Claude Ferri-Pisani a écrit une fausse-vraie pièce anglaise plus anglaise que bien des vraies pièces anglaises. On y croise une danseuse de flamenco espagnole, Lola (Martine Fontaine) échouée en Angleterre et devant s'occuper de sa belle-mère (Catherine Artigala) qui n'a plus trop sa tête et ne pense qu'à manger, pendant que son mari, marin, écume les mers.
On est dimanche et Lola attend sa fille, Pakita (Céline Lo Presti... qui ne vient pas. Que lui est-il arrivé ? Que se passe-t-il ? Pourquoi n'a-t-elle pas prévenue de son retard ? Pendant ce temps-là, le voisin scout (Grégory Vouland) demande à cirer les chaussures de la maison... alors que Lola doit subir les assauts de son beau-frère (Clément Olivieri), fou amoureux d'elle.
Quand débute "La Danseuse du crépuscule", on peut être surpris par le ton décalé et les premières scènes baignant dans un absurde pince-sans-rire. Faut-il s'amuser des situations embarrassantes dans lesquelles se complait la belle-mère de Lola ou faut-il plaindre la danseuse d'être réduite au rôle de garde-malade ?
Il faudra donc un peu de temps pour saisir qu'on est devant un drame et pas une comédie, même si certaines scènes peuvent susciter de l'hilarité. "La Danseuse du crépuscule", c'est la vie sans avenir de Lola, au délicieux accent ibérique, condamnée à attendre son mari et la mort de sa belle-mère. Comment pourrait-elle, dans ce climat morose, se rêver encore sur un plateau à taper du pied et à tournoyer dans sa belle tenue d’apparat noire et rouge ?

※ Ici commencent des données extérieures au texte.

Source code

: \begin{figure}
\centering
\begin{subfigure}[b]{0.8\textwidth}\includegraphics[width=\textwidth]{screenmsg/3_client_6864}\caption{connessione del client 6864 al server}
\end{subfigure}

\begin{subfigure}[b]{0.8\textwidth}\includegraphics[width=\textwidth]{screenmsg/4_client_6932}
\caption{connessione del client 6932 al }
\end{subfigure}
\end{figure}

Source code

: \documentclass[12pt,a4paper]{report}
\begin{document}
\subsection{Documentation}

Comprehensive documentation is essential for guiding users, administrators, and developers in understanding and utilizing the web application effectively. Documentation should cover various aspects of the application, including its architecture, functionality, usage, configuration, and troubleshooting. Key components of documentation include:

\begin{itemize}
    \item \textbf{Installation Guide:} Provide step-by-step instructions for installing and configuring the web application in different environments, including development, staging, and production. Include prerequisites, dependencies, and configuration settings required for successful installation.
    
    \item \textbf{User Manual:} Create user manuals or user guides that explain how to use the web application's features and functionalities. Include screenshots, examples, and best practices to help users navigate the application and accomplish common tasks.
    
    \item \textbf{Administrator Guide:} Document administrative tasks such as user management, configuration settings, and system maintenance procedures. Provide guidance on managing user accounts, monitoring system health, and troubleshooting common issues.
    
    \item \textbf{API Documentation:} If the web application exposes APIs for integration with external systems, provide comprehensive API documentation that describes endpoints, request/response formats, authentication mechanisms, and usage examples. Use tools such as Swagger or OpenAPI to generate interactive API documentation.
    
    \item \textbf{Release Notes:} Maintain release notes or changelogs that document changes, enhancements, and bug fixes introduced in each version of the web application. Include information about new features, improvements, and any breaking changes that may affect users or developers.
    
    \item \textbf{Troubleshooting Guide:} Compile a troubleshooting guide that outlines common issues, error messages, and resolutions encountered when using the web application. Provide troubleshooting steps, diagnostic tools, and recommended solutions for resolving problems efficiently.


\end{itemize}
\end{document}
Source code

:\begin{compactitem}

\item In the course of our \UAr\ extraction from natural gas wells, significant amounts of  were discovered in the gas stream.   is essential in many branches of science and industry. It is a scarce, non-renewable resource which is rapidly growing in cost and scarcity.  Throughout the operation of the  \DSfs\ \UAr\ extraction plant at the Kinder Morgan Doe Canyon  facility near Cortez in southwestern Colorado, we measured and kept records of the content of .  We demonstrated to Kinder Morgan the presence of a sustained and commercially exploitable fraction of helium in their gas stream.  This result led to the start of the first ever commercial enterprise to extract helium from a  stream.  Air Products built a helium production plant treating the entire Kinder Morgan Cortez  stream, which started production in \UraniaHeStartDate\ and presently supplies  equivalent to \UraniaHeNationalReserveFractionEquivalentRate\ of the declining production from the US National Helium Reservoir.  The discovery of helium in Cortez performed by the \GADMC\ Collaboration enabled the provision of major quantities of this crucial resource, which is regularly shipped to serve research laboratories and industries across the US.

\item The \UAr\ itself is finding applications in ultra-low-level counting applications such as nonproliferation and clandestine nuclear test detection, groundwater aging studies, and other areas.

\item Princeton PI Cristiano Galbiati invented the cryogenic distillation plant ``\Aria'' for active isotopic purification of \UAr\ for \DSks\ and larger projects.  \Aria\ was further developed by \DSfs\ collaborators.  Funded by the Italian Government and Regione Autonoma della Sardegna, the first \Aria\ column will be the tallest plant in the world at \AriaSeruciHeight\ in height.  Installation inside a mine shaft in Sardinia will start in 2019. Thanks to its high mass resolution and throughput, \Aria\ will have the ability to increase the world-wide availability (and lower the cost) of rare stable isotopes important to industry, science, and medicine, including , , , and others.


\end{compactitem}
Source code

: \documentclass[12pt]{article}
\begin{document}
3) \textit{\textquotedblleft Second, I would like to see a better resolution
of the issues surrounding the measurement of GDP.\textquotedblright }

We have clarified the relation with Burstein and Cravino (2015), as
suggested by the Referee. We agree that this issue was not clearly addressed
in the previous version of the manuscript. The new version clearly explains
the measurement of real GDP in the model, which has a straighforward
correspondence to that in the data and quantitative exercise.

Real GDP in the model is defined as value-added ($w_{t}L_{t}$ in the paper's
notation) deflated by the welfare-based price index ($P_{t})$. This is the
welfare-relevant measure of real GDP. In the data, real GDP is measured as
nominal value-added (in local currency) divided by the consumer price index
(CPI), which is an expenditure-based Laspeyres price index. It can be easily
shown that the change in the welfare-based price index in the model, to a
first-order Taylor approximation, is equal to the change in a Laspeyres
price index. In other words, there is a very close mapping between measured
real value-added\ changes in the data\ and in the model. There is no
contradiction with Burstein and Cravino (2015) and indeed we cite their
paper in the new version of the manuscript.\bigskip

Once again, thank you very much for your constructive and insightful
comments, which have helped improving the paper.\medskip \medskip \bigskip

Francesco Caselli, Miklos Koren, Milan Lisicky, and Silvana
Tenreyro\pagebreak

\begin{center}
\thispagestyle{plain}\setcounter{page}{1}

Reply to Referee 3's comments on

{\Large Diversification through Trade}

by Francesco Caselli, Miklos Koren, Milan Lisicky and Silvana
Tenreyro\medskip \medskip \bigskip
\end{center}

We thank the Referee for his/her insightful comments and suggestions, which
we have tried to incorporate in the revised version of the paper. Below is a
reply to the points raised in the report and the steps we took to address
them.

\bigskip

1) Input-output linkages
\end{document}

Si la pièce de Claude Ferri-Pisani, qui n'en est qu'à ses premières représentations, mériterait peut-être quelques aménagements, elle n'est pas, néanmoins, dénué d'intérêt, notamment grâce à l'interprétation inspirée de Martine Fontaine qui compose une Lola fragile et fière, engluée dans l'Angleterre profonde, ainsi que celle de Catherine Artigala totalement à l'aise dans un personnage "borderline".
Peu à peu, on est conquis par un texte qui aboutit à un final émouvant et poétique, qui donne l'occasion à Lola de remettre ses habits de Lola. La mise en scène d'Isabelle Jeanbrau gagne en intensité. Si, dans les premières minutes,on peut ne pas accrocher et rester insensible au "second degré" de la pièce, celle-ci prend pourtant peu à peu son envol.
On pourrait presque oser dire que "La Danseuse du crépuscule" a un côté "Tennessee", que tous les personnages pourraient être pris dans des passions vaines et épuisantes comme souvent chez l'auteur d' "Un Tramway nommé désir", mais aussi se transfigurer, comme ce sera le cas pour Lola, la "danseuse-mère Courage".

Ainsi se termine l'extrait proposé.